● YOUR OBJECTIVE
Please repeat each of the records that follow, exactly as written.

● INFORMATION
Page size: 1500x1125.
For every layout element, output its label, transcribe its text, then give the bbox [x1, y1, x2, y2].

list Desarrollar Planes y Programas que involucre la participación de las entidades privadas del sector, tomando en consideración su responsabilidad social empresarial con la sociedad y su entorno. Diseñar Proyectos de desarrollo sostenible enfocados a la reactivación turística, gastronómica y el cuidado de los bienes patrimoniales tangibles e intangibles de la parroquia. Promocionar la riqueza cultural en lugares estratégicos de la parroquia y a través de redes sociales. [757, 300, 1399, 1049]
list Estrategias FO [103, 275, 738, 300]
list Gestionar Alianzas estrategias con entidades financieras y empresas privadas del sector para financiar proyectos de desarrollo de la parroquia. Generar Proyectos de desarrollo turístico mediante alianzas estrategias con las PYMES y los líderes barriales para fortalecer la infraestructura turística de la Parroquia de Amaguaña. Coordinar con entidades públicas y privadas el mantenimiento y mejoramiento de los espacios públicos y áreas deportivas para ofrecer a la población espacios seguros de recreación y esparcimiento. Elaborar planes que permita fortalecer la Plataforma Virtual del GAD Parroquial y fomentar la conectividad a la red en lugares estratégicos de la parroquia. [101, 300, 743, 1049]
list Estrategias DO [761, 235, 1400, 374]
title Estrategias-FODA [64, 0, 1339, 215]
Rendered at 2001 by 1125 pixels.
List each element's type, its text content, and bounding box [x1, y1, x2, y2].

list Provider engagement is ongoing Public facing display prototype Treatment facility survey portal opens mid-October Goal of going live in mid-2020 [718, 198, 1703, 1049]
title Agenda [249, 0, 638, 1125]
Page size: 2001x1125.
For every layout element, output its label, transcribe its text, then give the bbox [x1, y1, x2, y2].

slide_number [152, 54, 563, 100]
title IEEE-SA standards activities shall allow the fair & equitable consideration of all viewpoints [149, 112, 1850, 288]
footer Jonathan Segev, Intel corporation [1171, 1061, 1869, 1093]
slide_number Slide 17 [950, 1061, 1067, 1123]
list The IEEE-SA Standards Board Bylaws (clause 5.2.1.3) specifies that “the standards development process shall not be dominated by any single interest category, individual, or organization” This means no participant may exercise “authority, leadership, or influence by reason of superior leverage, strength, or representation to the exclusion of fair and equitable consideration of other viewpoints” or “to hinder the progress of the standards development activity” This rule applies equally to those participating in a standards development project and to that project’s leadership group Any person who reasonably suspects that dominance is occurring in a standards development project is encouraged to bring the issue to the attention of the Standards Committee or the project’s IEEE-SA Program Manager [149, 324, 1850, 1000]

● FINISHED TASK
Page size: 1500x1125.
For every layout element, output its label, transcribe its text, then give the bbox [x1, y1, x2, y2].

list Desarrollar Planes y Programas que involucre la participación de las entidades privadas del sector, tomando en consideración su responsabilidad social empresarial con la sociedad y su entorno. Diseñar Proyectos de desarrollo sostenible enfocados a la reactivación turística, gastronómica y el cuidado de los bienes patrimoniales tangibles e intangibles de la parroquia. Promocionar la riqueza cultural en lugares estratégicos de la parroquia y a través de redes sociales. [757, 300, 1399, 1049]
list Estrategias FO [103, 275, 738, 300]
list Gestionar Alianzas estrategias con entidades financieras y empresas privadas del sector para financiar proyectos de desarrollo de la parroquia. Generar Proyectos de desarrollo turístico mediante alianzas estrategias con las PYMES y los líderes barriales para fortalecer la infraestructura turística de la Parroquia de Amaguaña. Coordinar con entidades públicas y privadas el mantenimiento y mejoramiento de los espacios públicos y áreas deportivas para ofrecer a la población espacios seguros de recreación y esparcimiento. Elaborar planes que permita fortalecer la Plataforma Virtual del GAD Parroquial y fomentar la conectividad a la red en lugares estratégicos de la parroquia. [101, 300, 743, 1049]
list Estrategias DO [761, 235, 1400, 374]
title Estrategias-FODA [64, 0, 1339, 215]
Rendered at 2001 by 1125 pixels.
List each element's type, its text content, and bounding box [x1, y1, x2, y2].

list Provider engagement is ongoing Public facing display prototype Treatment facility survey portal opens mid-October Goal of going live in mid-2020 [718, 198, 1703, 1049]
title Agenda [249, 0, 638, 1125]
Page size: 2001x1125.
For every layout element, output its label, transcribe its text, then give the bbox [x1, y1, x2, y2].

slide_number [152, 54, 563, 100]
title IEEE-SA standards activities shall allow the fair & equitable consideration of all viewpoints [149, 112, 1850, 288]
footer Jonathan Segev, Intel corporation [1171, 1061, 1869, 1093]
slide_number Slide 17 [950, 1061, 1067, 1123]
list The IEEE-SA Standards Board Bylaws (clause 5.2.1.3) specifies that “the standards development process shall not be dominated by any single interest category, individual, or organization” This means no participant may exercise “authority, leadership, or influence by reason of superior leverage, strength, or representation to the exclusion of fair and equitable consideration of other viewpoints” or “to hinder the progress of the standards development activity” This rule applies equally to those participating in a standards development project and to that project’s leadership group Any person who reasonably suspects that dominance is occurring in a standards development project is encouraged to bring the issue to the attention of the Standards Committee or the project’s IEEE-SA Program Manager [149, 324, 1850, 1000]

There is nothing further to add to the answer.